Where the word "Ulthera" occurs in a line of the listing, please copy the line.

━━━

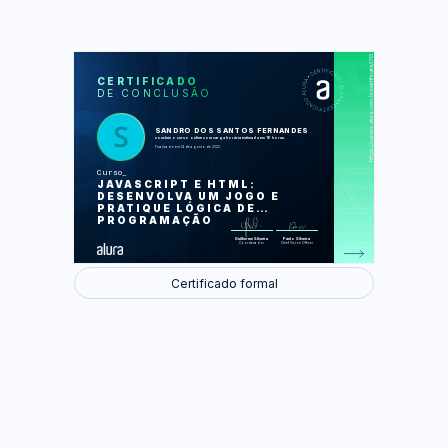
https://cursos.alura.com.br/certificate/01382aab-7779-40e9-9593-a1a4d3b3000d
LAS
AU
CERTIFICADO
DE CONCLUSÃO
Comece a programar hoje
Comunique-se com o usuário
Torne seu programa dinâmico com
variáveis
SANDRO DOS SANTOS FERNANDES
Crie suas próprias funcionalidades
concluiu o curso online com carga horária estimada em 16 horas.
Pratique resolvendo problemas do seu
Finalizado em 14 de agosto de 2022
dia a dia
Execute códigos diferentes
Curso
dependendo da condição
JAVASCRIPT E HTML:
Repita tarefas
Interaja de maneira diferente com o
DESENVOLVA UM JOGO E
usuário
PRATIQUE LÓGICA DE
Trabalhe com muitos dados
PROGRAMAÇÃO
Foram feitas 136 de 136 atividades.
Guilherme Silveira
Paulo Silveira
Coordenador
Chief Vision Officer
Certificado formal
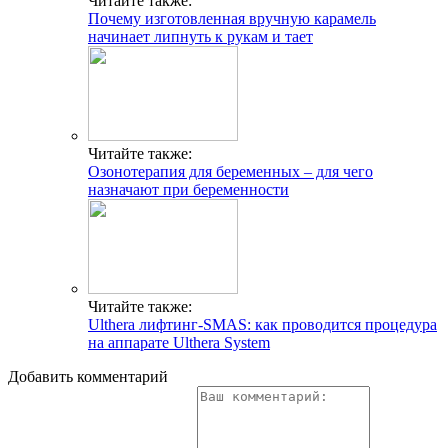
Читайте также:
Почему изготовленная вручную карамель
начинает липнуть к рукам и тает
Читайте также:
Озонотерапия для беременных – для чего
назначают при беременности
Читайте также:
Ulthera лифтинг-SMAS: как проводится процедура
на аппарате Ulthera System
Добавить комментарий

━━━

■ **Result for this task**:
Ulthera лифтинг-SMAS: как проводится процедура
на аппарате Ulthera System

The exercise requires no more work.